Agriculture scientist Nazir Ahmed Ganai said indoor cultivation is helping boost saffron production, which has been adversely hit by environmental changes in recent years.
"If climate is challenging us, we are trying to see how we can adapt ourselves. Going indoors means that we are doing vertical farming,'' said Ganai, who is also the vice chancellor of the region's main agriculture university.
Kashmir's economy is mainly agrarian and the rising impact of climate change, warming temperatures and erratic rainfall patterns has increased worries among farmers who complain about growing less produce. The changes have also impacted the region's thousands of glaciers, rapidly shrinking them and in turn hampering traditional farming patterns in the ecologically fragile region.

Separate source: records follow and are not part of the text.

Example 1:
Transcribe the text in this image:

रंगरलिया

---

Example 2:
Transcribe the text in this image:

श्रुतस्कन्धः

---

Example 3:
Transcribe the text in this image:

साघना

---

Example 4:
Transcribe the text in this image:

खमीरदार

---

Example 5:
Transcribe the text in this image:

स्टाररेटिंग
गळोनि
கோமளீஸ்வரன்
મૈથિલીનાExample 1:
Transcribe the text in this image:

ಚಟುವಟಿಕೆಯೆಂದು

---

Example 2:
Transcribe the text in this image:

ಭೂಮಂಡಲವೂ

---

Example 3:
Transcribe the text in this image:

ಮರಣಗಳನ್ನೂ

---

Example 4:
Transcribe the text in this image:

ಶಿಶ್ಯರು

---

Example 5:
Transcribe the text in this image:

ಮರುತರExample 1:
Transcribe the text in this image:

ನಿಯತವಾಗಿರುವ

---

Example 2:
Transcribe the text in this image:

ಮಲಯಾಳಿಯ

Strife in the region has also impacted production and export. For decades, a separatist movement has fought Indian rule in Kashmir, which is divided between India and Pakistan and claimed by both. Tens of thousands of civilians, rebels and government forces have died in the conflict.

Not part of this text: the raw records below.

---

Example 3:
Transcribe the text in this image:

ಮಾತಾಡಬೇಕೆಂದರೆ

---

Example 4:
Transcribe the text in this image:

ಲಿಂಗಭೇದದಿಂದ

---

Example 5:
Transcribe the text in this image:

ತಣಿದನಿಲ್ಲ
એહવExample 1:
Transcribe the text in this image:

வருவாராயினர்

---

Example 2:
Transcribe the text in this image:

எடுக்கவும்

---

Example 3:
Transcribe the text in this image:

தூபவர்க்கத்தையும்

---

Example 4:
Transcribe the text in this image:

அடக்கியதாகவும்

For the last three years, saffron farmer Abdul Majeed Wani has opted for indoor cultivation. He said his experience has been satisfying and the technique ``has benefited us in a good way.''
"We faced some difficulties initially because of lack of experience, but with time we learned,'' Wani said.
A kilogram (2.2 pounds) of the spice can cost up to $4,000 _ partly because it takes as many as 150,000 flowers to produce that amount.
Across the world, saffron is used in products ranging from food to medicine and cosmetics. Nearly 90% of the world's saffron is grown in Iran, but experts consider Kashmir's crop to be superior for its deep intensity of color and flavor.